# Prove by induction that $n < 2^n$ for all $n \ge 1$ [duplicate]

I'm trying to do homework problems and for the most part I've been getting the results. For this one though, I am having some trouble since its $2^n$ and I can't relate it properly:

Prove using simple induction that $n < 2^n$ for all $n \ge 1$.

So obviously, the basis step holds as $1 < 3$. Now, I assume that $n = k$ holds as well and have to prove for $n=k+1$. This is the step I am having trouble with as I cannot relate the induction hypothesis with what I want to end up with.
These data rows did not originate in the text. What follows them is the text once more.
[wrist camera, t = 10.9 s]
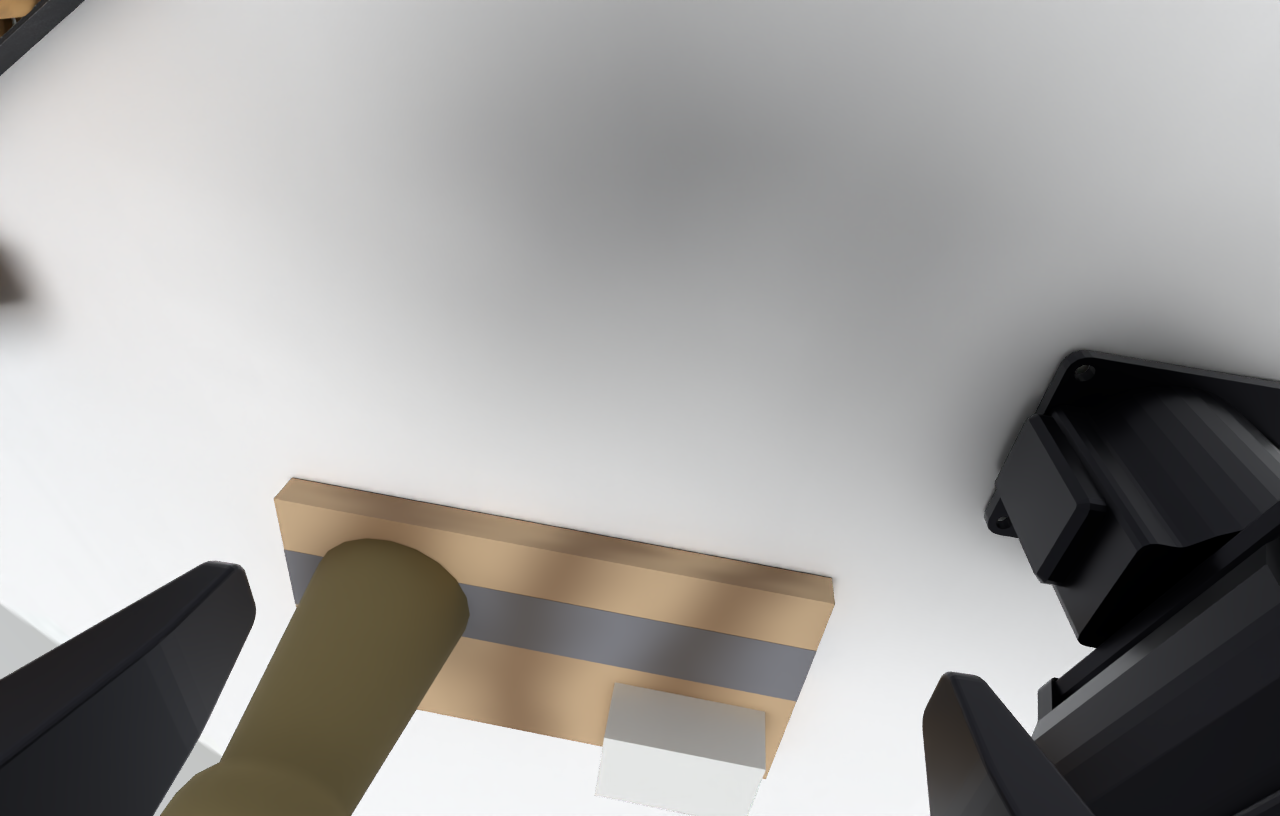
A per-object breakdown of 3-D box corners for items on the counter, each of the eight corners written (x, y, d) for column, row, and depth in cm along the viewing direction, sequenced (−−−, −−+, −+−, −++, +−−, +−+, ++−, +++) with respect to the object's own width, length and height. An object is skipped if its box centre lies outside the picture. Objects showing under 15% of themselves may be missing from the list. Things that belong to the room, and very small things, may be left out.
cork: (337, 513, 26) (102, 831, 16) (492, 584, 26) (352, 924, 17) (301, 609, 29) (88, 921, 20) (440, 670, 30) (299, 995, 20)
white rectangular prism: (765, 711, 28) (765, 770, 26) (744, 768, 30) (743, 825, 28) (614, 682, 29) (603, 737, 27) (605, 740, 31) (594, 795, 29)
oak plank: (832, 578, 26) (834, 604, 25) (765, 752, 32) (765, 779, 31) (291, 477, 27) (273, 499, 26) (327, 665, 33) (313, 689, 32)
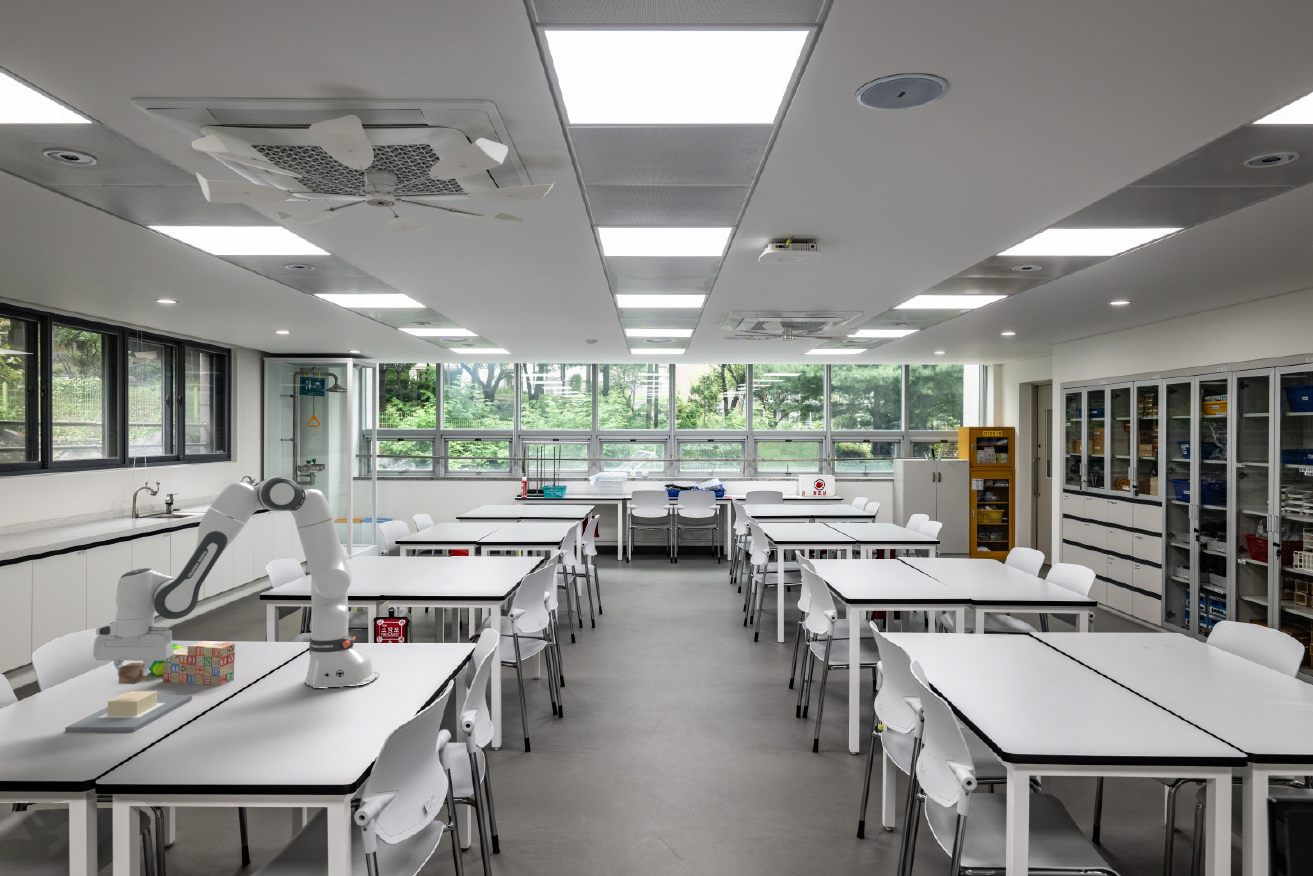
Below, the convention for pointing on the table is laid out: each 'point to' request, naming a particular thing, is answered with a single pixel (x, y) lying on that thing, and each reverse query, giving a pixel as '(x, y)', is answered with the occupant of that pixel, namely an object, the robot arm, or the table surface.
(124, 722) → the board
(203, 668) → the stack of blocks
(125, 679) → the walnut cube
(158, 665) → the molecule model
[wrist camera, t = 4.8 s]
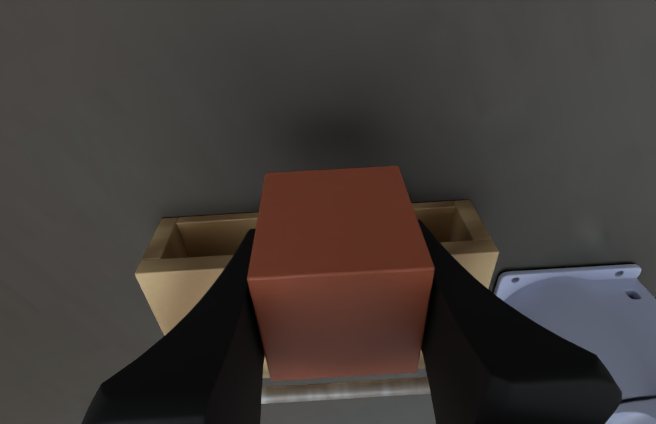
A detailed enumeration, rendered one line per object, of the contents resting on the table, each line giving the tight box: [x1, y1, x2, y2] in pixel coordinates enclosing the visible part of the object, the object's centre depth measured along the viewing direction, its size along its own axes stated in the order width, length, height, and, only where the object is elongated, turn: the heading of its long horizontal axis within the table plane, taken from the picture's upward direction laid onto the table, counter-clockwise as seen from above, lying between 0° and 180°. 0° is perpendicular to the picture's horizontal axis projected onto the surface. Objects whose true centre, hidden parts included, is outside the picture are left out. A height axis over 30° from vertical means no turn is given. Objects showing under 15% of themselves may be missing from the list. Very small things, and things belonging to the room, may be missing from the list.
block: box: [247, 166, 435, 381], centre depth 13 cm, size 5×5×5 cm
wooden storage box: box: [135, 200, 499, 404], centre depth 23 cm, size 18×10×6 cm, turn 93°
Can anybody show me a model solution for this one? I think my trouble comes because of the $2^n$

For the inductive step:

$$n+1\le 2n<2\times 2^n=2^{n+1}$$

a hint: you need to show that $$n + 1 < 2^{n+1}$$ observe that $$2^{n+1} = 2 \cdot 2^{n} = 2^n + 2^n$$ now use your induction hypothesis to estimate $2^n$. also observe that $1$ is the smallest natural number, i.e. $1 \leq n$

Hints:

1. For all $n\ge 1$, $2^n>n>1$
2. $2^{n+1}=2\cdot 2^n=2^n+2^n>2^n+1$

Yo know that $k<2^k$ and you want to prove $k+1<2^{k+1}$, but it's equal:

$$k+1<2^{k+1}=2^k+2^k$$

By induction hipothesis you know that $k<2^k$ and on the other hand it's clear that $1 \leq 2^{k}$. If you add this inqeualities side by side you get $k+1<2^k+2^k=2^{k+1}$.